Allah Resulü aleyhisselamın sakınılmasını emrettiği helak edici yedi şeyden biri de: “Haklı durumlar müstesna, Allah’ın haram kıldığı cana kıymaktır.” (Müslim, iman 145)
Yine bu konunun önemini Resulullah aleyhisselam Veda Haccı sırasında irad ettiği veda hutbesinde “Bugün, bu ay ve bu belde nasıl kutsal ise canlarınız, mallarınız ve ırzlarınız da öylesine kutsaldır ve her türlü tecavüzden korunmuştur.” buyurmuş ve hutbenin sonunda şehâdet parmağını gökyüzüne kaldırıp orada bulunan sahabelerin üzerine indirerek “Şahit ol ya Rabb, şahit ol ya Rabb, şahit ol ya Rabb” diyerek Rabbimizi de bu konuda şahit tutmuştur.
Dinimiz can güvenliğinin korunması için kişiyi suça iten sebepleri büyük ölçüde ortadan kaldırmış, gereken tedbirleri almıştır.
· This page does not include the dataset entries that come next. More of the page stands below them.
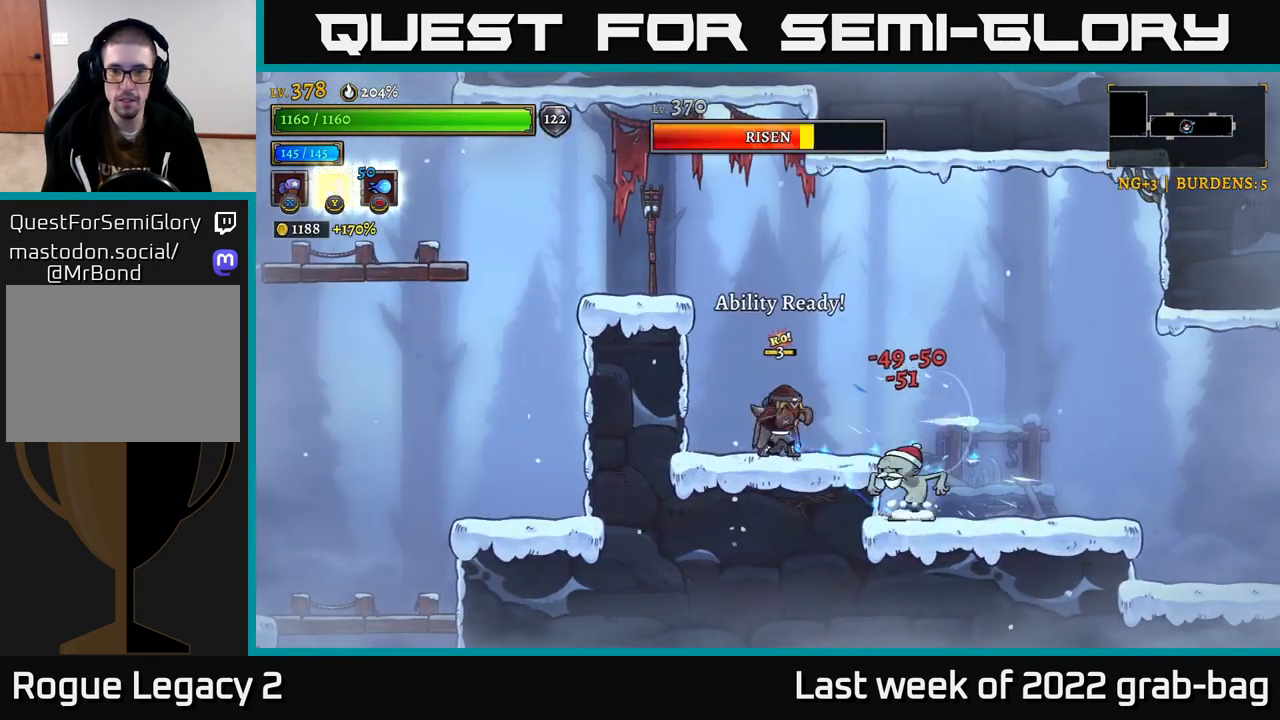
{"buttons": ["X"], "left_stick": "center", "right_stick": "center", "events": []}
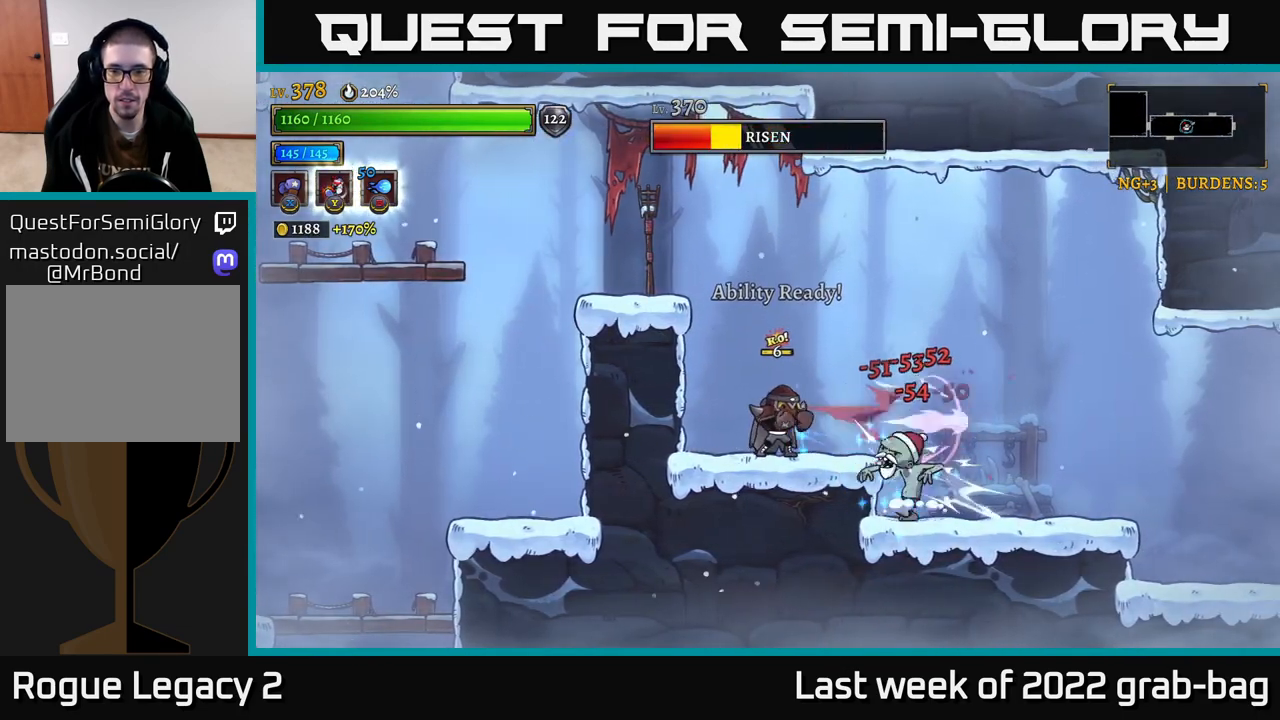
{"buttons": [], "left_stick": "right", "right_stick": "center", "events": [[83, "left_stick", "right"], [117, "X", "up"], [217, "Y", "down"], [283, "Y", "up"]]}
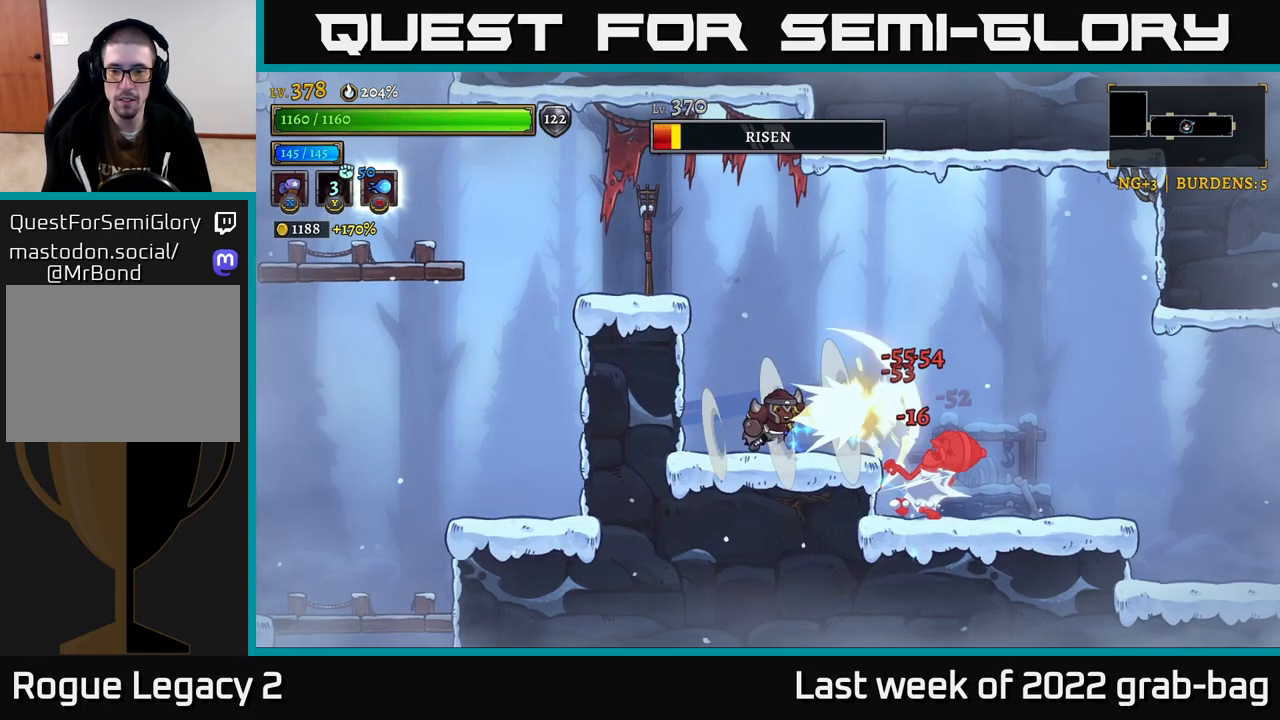
{"buttons": ["A"], "left_stick": "right", "right_stick": "center", "events": [[117, "left_stick", "center"], [267, "left_stick", "right"], [467, "A", "down"]]}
Duruma göre “diyet, kefaret, kısas” gibi hükümler getirmiştir.
Günümüzde ise can güvenliğinin korunmasında polis ve asker görev yapmakta; hakim ve savcılarsa ülke kanunları çerçevesinde davaları çözüme ulaştırmaktadır. Ancak ne yazık ki kararlar, bin dokuz yüzlü yılların başında İslam’dan uzak ülkelerden ithal edilmiş kanunlar ve seksenli yıllarda darbecilerin konumlarını sağlamlaştırmak için yaptıkları anayasayla verildiği için hak arayanlar, çoğu kez içlerini ferahlatacak bir ceza ile karşılaşmamaktan yakınmaktadır.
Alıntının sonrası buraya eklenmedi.